Avebury Monuments Teacher’s Kit

New school pack brings Avebury to life

Wessex Archaeology has produced a new online Teacher’s Kit for Avebury World Heritage Site, commissioned by English Heritage.

The new Teacher’s Kit is available online from today. It will soon be available on the English Heritage website.

The Kit will help schoolchildren heading for Avebury and the surrounding monuments make the most of their trip to the World Heritage Site. It is a downloadable resource for teachers of Key Stage 2 and 3 pupils. As well as information sheets for teachers there are on-site investigation sheets, puzzles, maps, treasure hunts and other games and activities to help pupils to learn about the history of these historical sites in an entertaining and engaging way.

“We want to encourage more schools to come to Avebury World Heritage Site and ensure that pupils have an educational and stimulating visit,” explained Lucy Bradley, Education Manager for English Heritage in the South West.
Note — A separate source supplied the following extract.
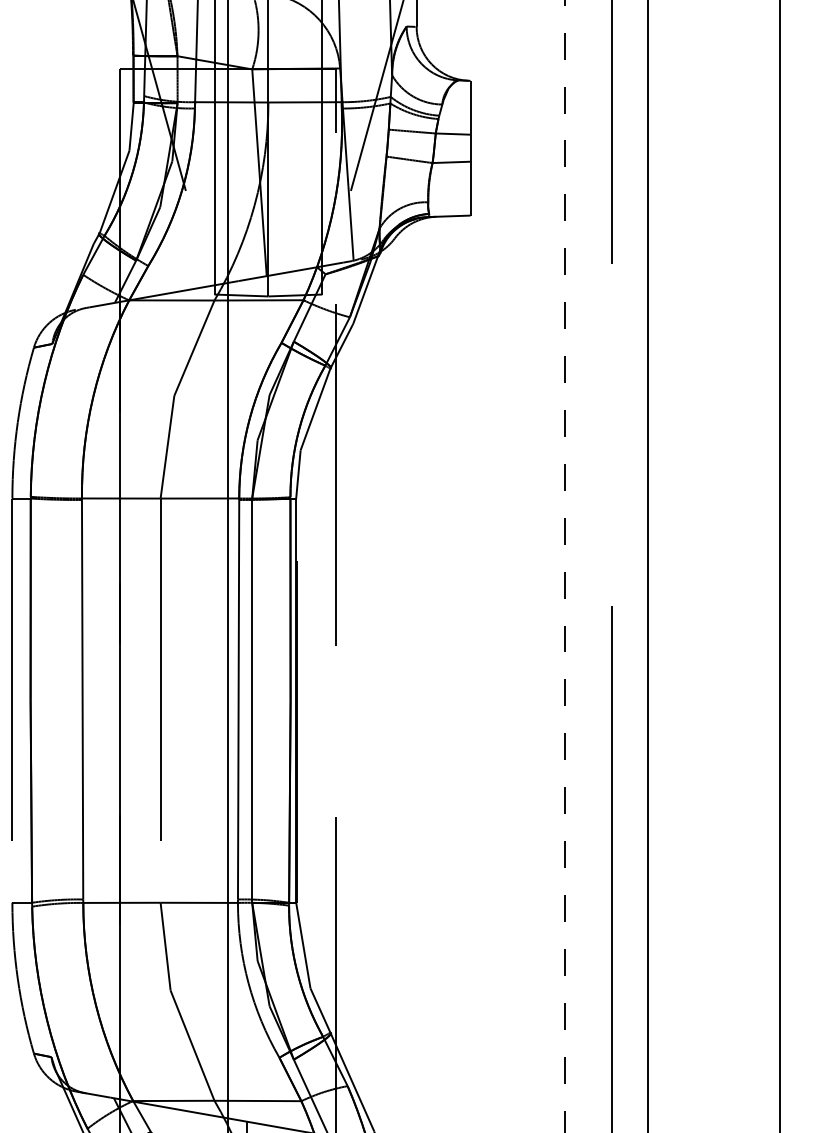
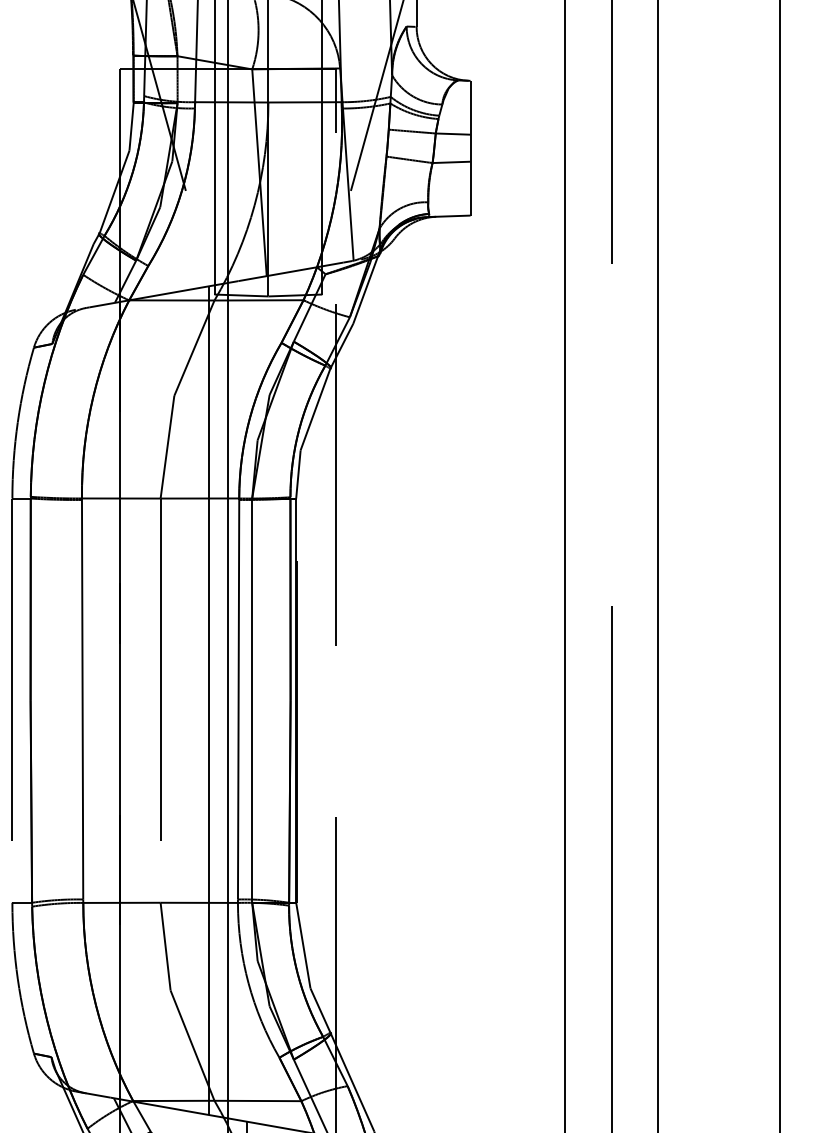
line at (648, 565) position: (648, 565) -> (658, 565)
line at (564, 567): dashed -> solid
line at (209, 700): none -> present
“The site is steeped in a rich and mysterious history and there is so much children can learn from a visit here. This new web resource will help them to discover the site’s historical significance using fun learning tools”.

The Teacher’s Kit came about after last year’s successful project at Silbury Hill to stabilise the ancient man-made mound. “Pupils from two primary schools and a secondary school visited while the work was in progress. The visit really helped the children to get an in-depth learning experience of the mysterious hill”, said Lucy “So we thought it would be great if we could create a Teacher’s Kit which encourages active learning for visits to the whole World Heritage Site.”

Avebury World Heritage Site is a Neolithic landscape which encompasses Avebury Stone Circle, West Kennet Long Barrow and Avenue, The Sanctuary, Windmill Hill and Silbury Hill.

Avebury Stone Circle, West Kennet Long Barrow and Avenue, The Sanctuary and Windmill Hill are managed by The National Trust on behalf of English Heritage.

View the Avebury Monuments Teacher’s Kit.

Recent discoveries at Avebury

The South (West Kennet) Avenue at Avebury is part of one of the greatest surviving concentrations of monuments from the Neolithic (4000-2000 BC) and Bronze Age (2400-700 BC) in Western Europe.

British Telecom cables, running alongside the road parallel to the Avenue, need updating. So Bob Davis of Wessex Archaeology was asked to work with the BT engineer to record any significant finds uncovered during the maintenance work.

While digging under the cable trench to the north end of the Avenue, Bob uncovered a small pit containing cattle bones and fragments of pottery. Similar pits had been discovered in the 1930s when Alexander Keiller carried out investigations between the stones of the Avenue and within the great henge itself.

The exact date and function of these pits has remained a mystery. The deposits follow a similar pattern, with cattle bones and pottery sherds placed deliberately within the pits, suggesting that a ritual has taken place.

The pottery in this pit, as in many others in the area, is of a type known as Mortlake pottery, dating between 3400-2500 BC.

The cattle bones are being sent for radiocarbon dating which will give useful information not only about this newly discovered pit, but also about the ones dug some 70 years ago when such precise dating tests were not available.

School children from three local primary schools were at Avebury taking part in an education project with Wessex Archaeology and World Heritage Sites. They had an unexpected treat when they were invited to handle objects fresh from the ground where they had been buried for more than 4,000 years.